#### Records shown

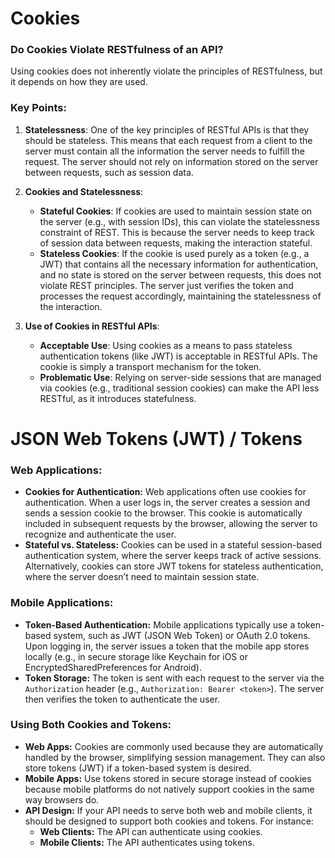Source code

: # Cookies

### Do Cookies Violate RESTfulness of an API?

Using cookies does not inherently violate the principles of RESTfulness, but it depends on how they are used.

### Key Points:

1. **Statelessness**:
   One of the key principles of RESTful APIs is that they should be stateless. This means that each request from a 
   client to the server must contain all the information the server needs to fulfill the request. The server should not 
   rely on information stored on the server between requests, such as session data.

2. **Cookies and Statelessness**:
    - **Stateful Cookies**: If cookies are used to maintain session state on the server (e.g., with session IDs), this 
      can violate the statelessness constraint of REST. This is because the server needs to keep track of session data
      between requests, making the interaction stateful.
    - **Stateless Cookies**: If the cookie is used purely as a token (e.g., a JWT) that contains all the necessary 
      information for authentication, and no state is stored on the server between requests, this does not violate REST
      principles. The server just verifies the token and processes the request accordingly, maintaining the 
      statelessness of the interaction.

3. **Use of Cookies in RESTful APIs**:
    - **Acceptable Use**: Using cookies as a means to pass stateless authentication tokens (like JWT) is acceptable in
      RESTful APIs. The cookie is simply a transport mechanism for the token.
    - **Problematic Use**: Relying on server-side sessions that are managed via cookies (e.g., traditional session
      cookies) can make the API less RESTful, as it introduces statefulness.


# JSON Web Tokens (JWT) / Tokens

### Web Applications:
- **Cookies for Authentication:** Web applications often use cookies for authentication. When a user logs in, the server
  creates a session and sends a session cookie to the browser. This cookie is automatically included in subsequent 
  requests by the browser, allowing the server to recognize and authenticate the user.
- **Stateful vs. Stateless:** Cookies can be used in a stateful session-based authentication system, where the server 
  keeps track of active sessions. Alternatively, cookies can store JWT tokens for stateless authentication, where the
  server doesn’t need to maintain session state.

### Mobile Applications:
- **Token-Based Authentication:** Mobile applications typically use a token-based system, such as JWT (JSON Web Token)
  or OAuth 2.0 tokens. Upon logging in, the server issues a token that the mobile app stores locally (e.g., in secure
  storage like Keychain for iOS or EncryptedSharedPreferences for Android).
- **Token Storage:** The token is sent with each request to the server via the `Authorization` header (e.g., 
  `Authorization: Bearer <token>`). The server then verifies the token to authenticate the user.

### Using Both Cookies and Tokens:
- **Web Apps:** Cookies are commonly used because they are automatically handled by the browser, simplifying session 
  management. They can also store tokens (JWT) if a token-based system is desired.
- **Mobile Apps:** Use tokens stored in secure storage instead of cookies because mobile platforms do not natively 
  support cookies in the same way browsers do.
- **API Design:** If your API needs to serve both web and mobile clients, it should be designed to support both cookies
  and tokens. For instance:
    - **Web Clients:** The API can authenticate using cookies.
    - **Mobile Clients:** The API authenticates using tokens.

########

▶ Exercise description: Please repeat the data above exactly as it appears, pictures excluded.

▶ Written answer:
Source code

: # Cookies

### Do Cookies Violate RESTfulness of an API?

Using cookies does not inherently violate the principles of RESTfulness, but it depends on how they are used.

### Key Points:

1. **Statelessness**:
   One of the key principles of RESTful APIs is that they should be stateless. This means that each request from a 
   client to the server must contain all the information the server needs to fulfill the request. The server should not 
   rely on information stored on the server between requests, such as session data.

2. **Cookies and Statelessness**:
    - **Stateful Cookies**: If cookies are used to maintain session state on the server (e.g., with session IDs), this 
      can violate the statelessness constraint of REST. This is because the server needs to keep track of session data
      between requests, making the interaction stateful.
    - **Stateless Cookies**: If the cookie is used purely as a token (e.g., a JWT) that contains all the necessary 
      information for authentication, and no state is stored on the server between requests, this does not violate REST
      principles. The server just verifies the token and processes the request accordingly, maintaining the 
      statelessness of the interaction.

3. **Use of Cookies in RESTful APIs**:
    - **Acceptable Use**: Using cookies as a means to pass stateless authentication tokens (like JWT) is acceptable in
      RESTful APIs. The cookie is simply a transport mechanism for the token.
    - **Problematic Use**: Relying on server-side sessions that are managed via cookies (e.g., traditional session
      cookies) can make the API less RESTful, as it introduces statefulness.


# JSON Web Tokens (JWT) / Tokens

### Web Applications:
- **Cookies for Authentication:** Web applications often use cookies for authentication. When a user logs in, the server
  creates a session and sends a session cookie to the browser. This cookie is automatically included in subsequent 
  requests by the browser, allowing the server to recognize and authenticate the user.
- **Stateful vs. Stateless:** Cookies can be used in a stateful session-based authentication system, where the server 
  keeps track of active sessions. Alternatively, cookies can store JWT tokens for stateless authentication, where the
  server doesn’t need to maintain session state.

### Mobile Applications:
- **Token-Based Authentication:** Mobile applications typically use a token-based system, such as JWT (JSON Web Token)
  or OAuth 2.0 tokens. Upon logging in, the server issues a token that the mobile app stores locally (e.g., in secure
  storage like Keychain for iOS or EncryptedSharedPreferences for Android).
- **Token Storage:** The token is sent with each request to the server via the `Authorization` header (e.g., 
  `Authorization: Bearer <token>`). The server then verifies the token to authenticate the user.

### Using Both Cookies and Tokens:
- **Web Apps:** Cookies are commonly used because they are automatically handled by the browser, simplifying session 
  management. They can also store tokens (JWT) if a token-based system is desired.
- **Mobile Apps:** Use tokens stored in secure storage instead of cookies because mobile platforms do not natively 
  support cookies in the same way browsers do.
- **API Design:** If your API needs to serve both web and mobile clients, it should be designed to support both cookies
  and tokens. For instance:
    - **Web Clients:** The API can authenticate using cookies.
    - **Mobile Clients:** The API authenticates using tokens.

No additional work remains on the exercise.